Which lines run from the line with "Number of Employees" through the line with "Compliance with the Manual on" in the entries below? Print them exactly, both ends included, and nothing more.

BEGIN Data provided

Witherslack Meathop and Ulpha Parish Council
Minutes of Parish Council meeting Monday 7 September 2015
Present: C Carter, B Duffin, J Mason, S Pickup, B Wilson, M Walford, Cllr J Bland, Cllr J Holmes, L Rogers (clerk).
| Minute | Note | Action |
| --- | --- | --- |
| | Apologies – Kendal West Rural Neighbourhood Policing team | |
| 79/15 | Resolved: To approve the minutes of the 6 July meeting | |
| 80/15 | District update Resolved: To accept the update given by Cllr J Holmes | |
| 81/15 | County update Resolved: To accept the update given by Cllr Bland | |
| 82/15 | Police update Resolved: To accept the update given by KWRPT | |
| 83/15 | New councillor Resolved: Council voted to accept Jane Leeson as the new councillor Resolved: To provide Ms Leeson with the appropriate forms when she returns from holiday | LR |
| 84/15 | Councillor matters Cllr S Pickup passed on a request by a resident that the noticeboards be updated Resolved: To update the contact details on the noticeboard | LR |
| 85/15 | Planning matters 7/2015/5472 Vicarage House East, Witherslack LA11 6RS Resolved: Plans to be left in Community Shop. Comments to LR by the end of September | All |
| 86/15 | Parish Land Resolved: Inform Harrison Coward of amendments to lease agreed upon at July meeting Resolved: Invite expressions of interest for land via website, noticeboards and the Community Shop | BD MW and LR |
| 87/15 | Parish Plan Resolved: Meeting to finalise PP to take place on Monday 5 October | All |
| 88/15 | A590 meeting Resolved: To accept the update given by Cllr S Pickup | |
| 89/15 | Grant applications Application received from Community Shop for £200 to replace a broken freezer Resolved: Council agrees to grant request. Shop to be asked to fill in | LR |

END Data provided
BEGIN Data provided

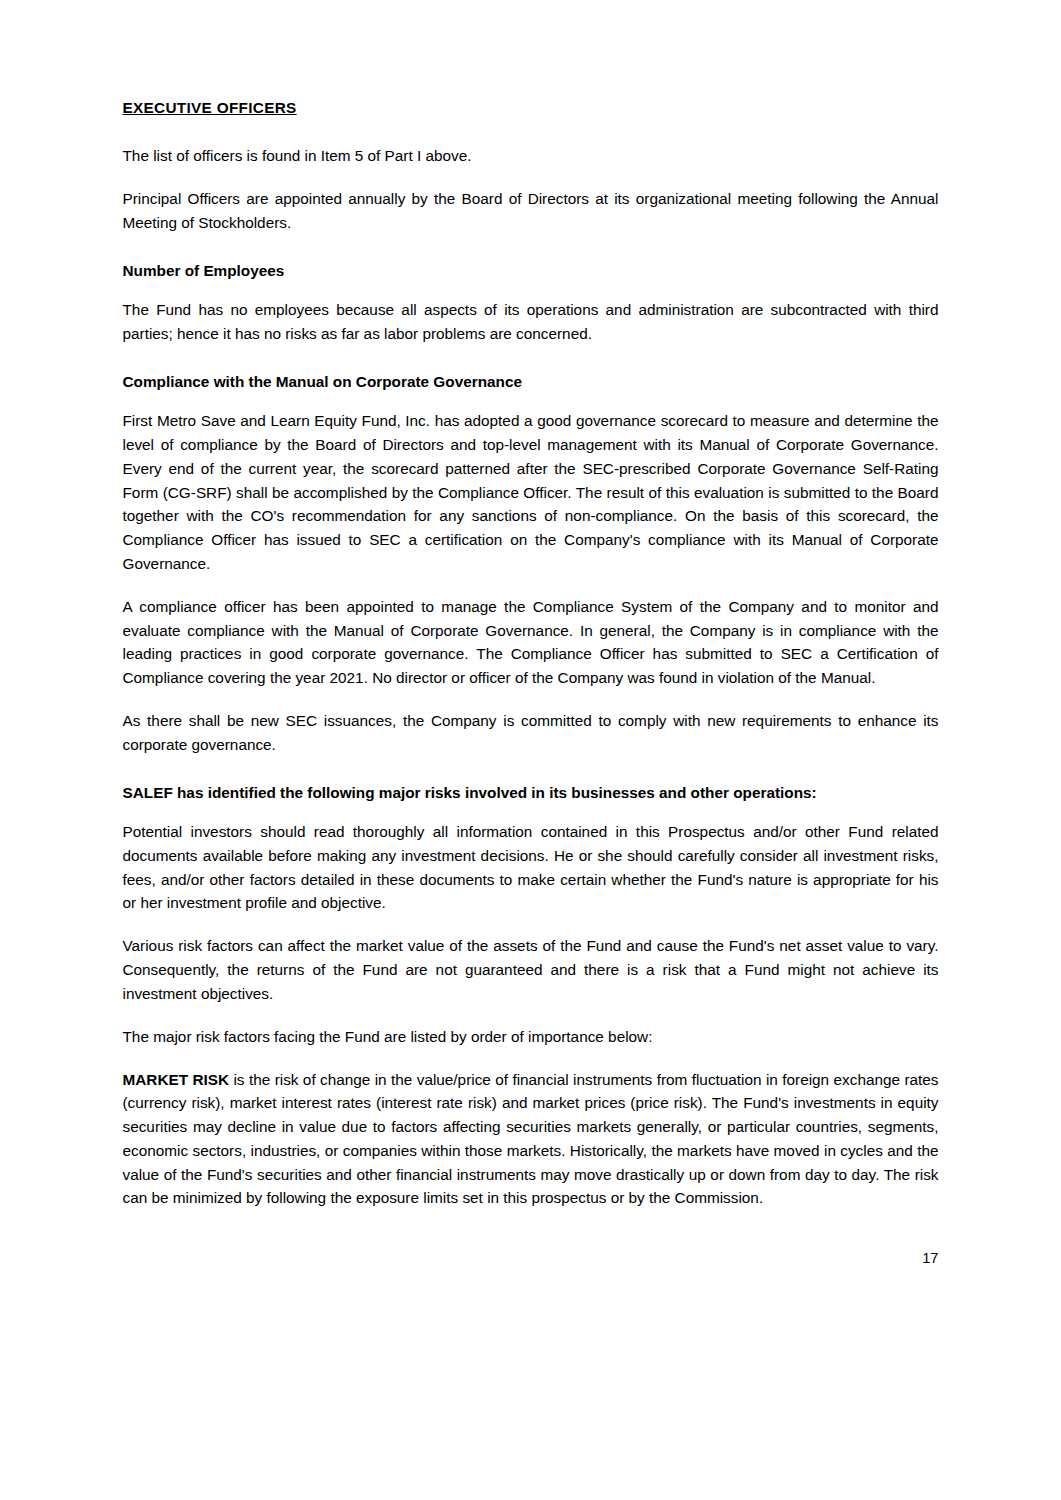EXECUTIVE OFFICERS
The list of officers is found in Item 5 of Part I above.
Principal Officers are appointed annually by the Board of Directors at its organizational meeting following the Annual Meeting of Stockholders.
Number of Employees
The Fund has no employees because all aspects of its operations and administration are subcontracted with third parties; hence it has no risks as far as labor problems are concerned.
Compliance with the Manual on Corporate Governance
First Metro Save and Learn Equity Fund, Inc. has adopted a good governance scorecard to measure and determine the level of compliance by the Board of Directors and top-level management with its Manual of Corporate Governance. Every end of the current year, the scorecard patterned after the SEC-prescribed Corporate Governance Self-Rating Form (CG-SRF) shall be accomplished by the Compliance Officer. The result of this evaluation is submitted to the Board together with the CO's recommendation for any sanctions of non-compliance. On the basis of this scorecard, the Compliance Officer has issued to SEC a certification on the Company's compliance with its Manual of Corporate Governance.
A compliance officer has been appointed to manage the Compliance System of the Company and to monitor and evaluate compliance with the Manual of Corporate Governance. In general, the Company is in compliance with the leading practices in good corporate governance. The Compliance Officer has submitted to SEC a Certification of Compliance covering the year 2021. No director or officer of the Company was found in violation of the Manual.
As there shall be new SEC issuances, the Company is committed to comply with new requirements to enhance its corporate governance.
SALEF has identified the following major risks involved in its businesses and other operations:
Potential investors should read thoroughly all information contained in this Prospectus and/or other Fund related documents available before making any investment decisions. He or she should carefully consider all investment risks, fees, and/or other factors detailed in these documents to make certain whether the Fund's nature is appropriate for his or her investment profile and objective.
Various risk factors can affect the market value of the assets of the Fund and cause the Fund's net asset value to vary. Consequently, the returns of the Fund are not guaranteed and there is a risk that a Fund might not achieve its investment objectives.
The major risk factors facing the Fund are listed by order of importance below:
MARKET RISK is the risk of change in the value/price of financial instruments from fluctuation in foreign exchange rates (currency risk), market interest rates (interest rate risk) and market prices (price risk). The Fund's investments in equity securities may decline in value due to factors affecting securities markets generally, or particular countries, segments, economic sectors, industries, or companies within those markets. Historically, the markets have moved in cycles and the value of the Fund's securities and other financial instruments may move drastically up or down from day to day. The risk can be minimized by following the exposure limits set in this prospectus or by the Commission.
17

END Data provided
BEGIN Data provided

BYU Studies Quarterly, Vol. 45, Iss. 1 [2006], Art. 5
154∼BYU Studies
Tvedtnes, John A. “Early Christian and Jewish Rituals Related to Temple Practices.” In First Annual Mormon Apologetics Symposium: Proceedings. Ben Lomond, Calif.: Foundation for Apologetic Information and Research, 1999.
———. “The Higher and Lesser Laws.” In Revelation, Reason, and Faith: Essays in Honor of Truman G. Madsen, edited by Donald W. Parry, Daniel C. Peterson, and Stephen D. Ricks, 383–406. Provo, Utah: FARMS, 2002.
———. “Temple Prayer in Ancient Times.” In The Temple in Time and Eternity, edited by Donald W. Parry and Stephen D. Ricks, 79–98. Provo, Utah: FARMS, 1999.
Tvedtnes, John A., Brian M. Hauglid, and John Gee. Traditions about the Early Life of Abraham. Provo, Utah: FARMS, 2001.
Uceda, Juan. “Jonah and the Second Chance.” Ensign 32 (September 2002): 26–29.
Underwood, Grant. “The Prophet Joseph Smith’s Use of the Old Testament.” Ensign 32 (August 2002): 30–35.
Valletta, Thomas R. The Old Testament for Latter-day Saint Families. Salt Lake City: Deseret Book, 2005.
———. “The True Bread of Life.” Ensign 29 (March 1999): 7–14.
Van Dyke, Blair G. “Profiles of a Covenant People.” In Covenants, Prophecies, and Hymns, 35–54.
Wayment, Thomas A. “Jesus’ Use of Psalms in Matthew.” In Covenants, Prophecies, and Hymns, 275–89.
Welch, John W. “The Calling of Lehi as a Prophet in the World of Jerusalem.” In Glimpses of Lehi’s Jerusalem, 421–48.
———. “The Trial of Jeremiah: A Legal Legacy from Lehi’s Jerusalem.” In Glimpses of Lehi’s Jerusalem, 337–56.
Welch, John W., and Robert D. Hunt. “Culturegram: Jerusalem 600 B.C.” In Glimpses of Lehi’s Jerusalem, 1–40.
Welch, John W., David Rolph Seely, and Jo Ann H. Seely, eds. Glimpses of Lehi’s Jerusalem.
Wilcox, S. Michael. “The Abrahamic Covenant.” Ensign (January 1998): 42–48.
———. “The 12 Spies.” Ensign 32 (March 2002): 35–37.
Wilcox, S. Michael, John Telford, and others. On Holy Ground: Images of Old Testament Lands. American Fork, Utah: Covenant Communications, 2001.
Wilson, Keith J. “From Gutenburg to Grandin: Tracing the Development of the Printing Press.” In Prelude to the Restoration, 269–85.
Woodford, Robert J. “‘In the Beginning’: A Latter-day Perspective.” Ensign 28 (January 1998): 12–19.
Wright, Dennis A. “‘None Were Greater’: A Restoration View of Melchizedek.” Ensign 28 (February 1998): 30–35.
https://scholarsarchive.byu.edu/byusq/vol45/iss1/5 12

END Data provided

Output of the exercise:
Number of Employees
The Fund has no employees because all aspects of its operations and administration are subcontracted with third parties; hence it has no risks as far as labor problems are concerned.
Compliance with the Manual on Corporate Governance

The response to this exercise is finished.